# Dissapearing heat maps for prime time. manipulation?



## BaitNSwitch (May 12, 2015)

Anyone else having this issue?

Sitting in a biiiig zone with no drivers anywheres near. On the passenger app side its saying %200% prime time everywhere. But in driver mode no heat map to be seen..anywhere

The heat map appears randomly for a little bit then disappears.

Is this a glitch anyone else is experiencing?


----------



## MiddleClassedOut (Jun 11, 2015)

Yeah...I think I have seen this...Sometimes the pink just vanishes. Sorry for the requests anyone, but I gotta check the PAX side...

It might be a little better in the beta I have. There is some REAL good stuff in the new Lyft beta - hint, some of the things Uber drivers have now Lyft also has.


----------



## DieselkW (Jul 21, 2015)

MiddleClassedOut said:


> hint, some of the things Uber drivers have now Lyft also has.


What? Passengers that don't tip? Market Share?


----------



## BaitNSwitch (May 12, 2015)

How do you get the beta app?

It seems Lyft is manipulating the heatmap for the drivers for some weird reason. I'm guessing it's so that they don't pay up the prime time charges to the drivers, but I can't libel for no reason as I have not tried going in the surge areas and accepting a call yet.


----------



## cin90 (Nov 12, 2015)

What I understand about those pink 'heat' locations is there are more PAX than there are available drivers. SO, if they disappear then that high demand need is gone.


----------



## Mark Campagna (Oct 12, 2015)

I personally think the surge pricing for uber and power drive / bonus for Lyft is BS. It's a gimmick to avoid paying the "non-employee" workers. A decent wage. What is needed is a decent rate per mile. Do that and you will have plenty of quality drivers, allow both companies to weed out the bad and you would still beat the taxi business. But hey, what the F do I know. I've only been in the customer service business for almost 40 years so I'm sure I've missed the ball some where.


----------



## Idunno (Nov 1, 2015)

I'm so confused with prime time rates. Was at a location that was red for hours and the passenger admitted they kept cancelling prime time rates and somehow got a regular rate. And this happens in an area where you go online and within the minute you get pinged and passenger app shows no available drivers.


----------



## DieselkW (Jul 21, 2015)

There is a lag between the end of the prime time and hot area disappearing from your screen.
Passenger simply pings and cancels until the "surge" is over.

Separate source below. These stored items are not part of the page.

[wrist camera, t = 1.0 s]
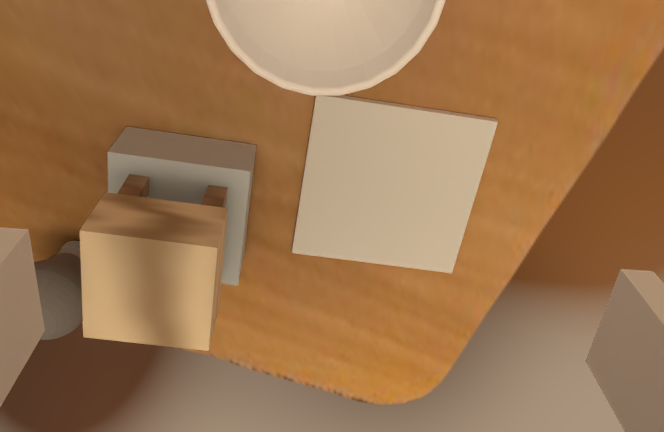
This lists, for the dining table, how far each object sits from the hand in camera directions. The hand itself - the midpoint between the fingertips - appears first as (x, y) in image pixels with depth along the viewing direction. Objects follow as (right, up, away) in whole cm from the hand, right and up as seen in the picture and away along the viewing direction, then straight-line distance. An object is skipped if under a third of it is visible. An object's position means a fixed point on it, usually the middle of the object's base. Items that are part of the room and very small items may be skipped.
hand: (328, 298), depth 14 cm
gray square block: (-12, +4, +37) cm, 39 cm away
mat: (+5, +4, +37) cm, 37 cm away
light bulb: (-22, -1, +39) cm, 45 cm away
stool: (-12, +1, +32) cm, 34 cm away
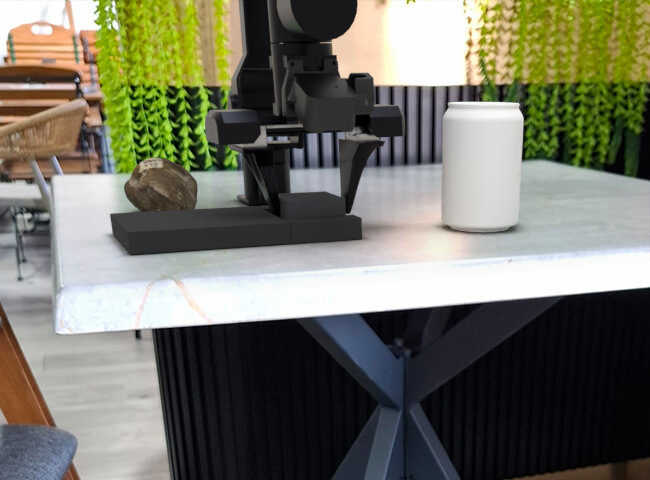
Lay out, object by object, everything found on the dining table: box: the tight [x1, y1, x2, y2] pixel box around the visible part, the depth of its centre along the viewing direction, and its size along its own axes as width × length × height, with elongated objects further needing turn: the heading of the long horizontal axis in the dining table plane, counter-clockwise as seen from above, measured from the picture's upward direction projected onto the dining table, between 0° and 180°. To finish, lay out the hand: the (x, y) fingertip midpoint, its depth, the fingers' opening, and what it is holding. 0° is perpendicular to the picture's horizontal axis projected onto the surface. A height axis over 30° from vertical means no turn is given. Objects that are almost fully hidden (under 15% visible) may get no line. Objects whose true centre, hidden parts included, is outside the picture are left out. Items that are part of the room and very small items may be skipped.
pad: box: [271, 191, 347, 219], centre depth 90 cm, size 6×6×4 cm
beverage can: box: [440, 101, 525, 233], centre depth 92 cm, size 8×8×12 cm
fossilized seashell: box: [123, 157, 199, 212], centre depth 100 cm, size 8×7×10 cm
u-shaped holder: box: [109, 204, 363, 256], centre depth 88 cm, size 12×22×2 cm, turn 114°
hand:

Once you accept a ride, the screen is changed anyway - so there's no way for you to know that prime time ended moments before you got pinged, except the price of the ride.

I've gotten prime time rides and didn't know it until the report came in the next day, the price was in blue on the web page.

Both prime time and surge are manufactured for _expected_ demand, not _actual_ demand.

If there were more requests for rides than there were drivers, would you need to be in the hot zone to get pinged? Of course not, we've all gotten pinged for 20 minute pickups, right?

The surge areas and the prime time areas are simply a ploy to get drivers to show up for a POTENTIAL demand.

Those that drive to the surge, or prime time pink zone, satisfy the TNC only. How many times have you been sitting in the shaded area and not gotten a ride? That's because everyone drives in to a "surge" or a "Prime Time" - when the high dollar fares are all taken, then you can have the scraps of regular fare riders.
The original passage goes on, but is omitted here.